Women worry more than men about their feet.
If you’ve got big old hairy flat fungus-infected feet and you’re male, that’s okay. In fact, it can even be a good thing. Those feet might keep you out of the infantry.
But women? Most women want small feet, petite pieds, and tiny tootsies. They worry about how big their feet look to others. They buff their feet, they exfoliate their feet, they paint their feet, they tan their feet, they put their feet in shoes that are slimming.
And this men, is not our fault. I say this because everything else these days is our fault. Yes, men like young women with, er, flattering figures. And yes, high-heels were probably a man’s idea along with hair-rollers and girdles. But the small foot thing is all women. The dames have done it to themselves.
Because men don’t care about your feet, ladies.
Never in all my years of professional ogling at various women with my cronies have I ever heard a man say, “Hey look at that babe! What eyes, what hair! She’s gorgeous! Oh, but look at her feet.”
As long as you have feet, most men probably won’t notice them.
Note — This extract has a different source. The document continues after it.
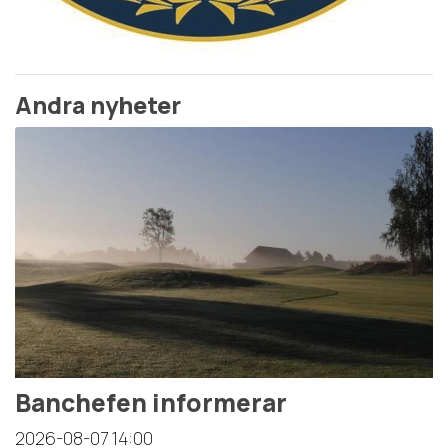
Andra nyheter
Banchefen informerar
2026-08-07
14:00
This may anger some Southern women out there. Aside from the Italians, Southern women spend more money on shoes than any other group on this planet. Southern women, in fact, can sum up one’s entire family history just by looking at the shoes.
“You know Carolyn Mathis? Well! I saw her getting out of her Cadillac yesterday and she was wearing white ultra-suede pumps with a pink pearlized flower right on top of the toe. I never! Her family always was trash, and no matter how much money you pour over her, she’ll still be g-a-r-b-a-g-e, trash, bless her heart.”
That’s what a shoe can do to a person.
I have a friend, let’s just call her Mrs. X, who was cursed with big feet. She wears an 11B. And if you’ve got big feet in the South you might as well let your hair grow out, move to Yellowstone, and scare tourists into thinking you’re a Sasquatch.
Where can you buy an 11B in Alabama other than the men’s department? So Mrs. X asked me to buy her some shoes here in New York City. She wanted a cream-colored Ferragamo pump with a two-inch heel and a patent-leather black toe. Simple enough, right?
Going into a woman’s shoe department is like vacationing in Iraq. People are snatching shoes, hollering, and eating salespeople alive. It’s gruesome, bloody, and savage. To get service from a member of the staff you’ve got to yell “MEDIC! MEDIC!” and it helps to lay prostrate on the floor with the shoe you want embedded in your forehead.
It was with this grim knowledge that I went to the Ferragamo flagship store. No 11B. Undeterred, I went to fourth floor of Sak’s Fifth Avenue and requested the shoe.
While I was waiting for the salesperson to return from the closet where they apparently only have three shoes that they rotate from customer to customer, I overheard the conversation of three ladies from Washington County, Ohio. One asked, “Do you think Ferragamo has a flagship store?”
“It’s only two blocks from here,” I told the ladies, trying to be friendly. They thanked me, smiled, and one offered a breath-mint. What a nice young man, they might have been thinking.
Then the salesperson came out. “Mr. Murphy, we don’t have that pump you wanted your size. In fact, we don’t have any 11B shoes.”
Simultaneously, all three women from Ohio gasped and I almost hear the “Madge! You wouldn’t believe what we saw at a department store in New York City! This normal looking man was buying lady’s shoes in an 11B! Plain as day! Like there was nothing unusual about it.”
I might have burst their bubble, but then you know Andalusia, everyone needs a good New York story for the bridge club back home.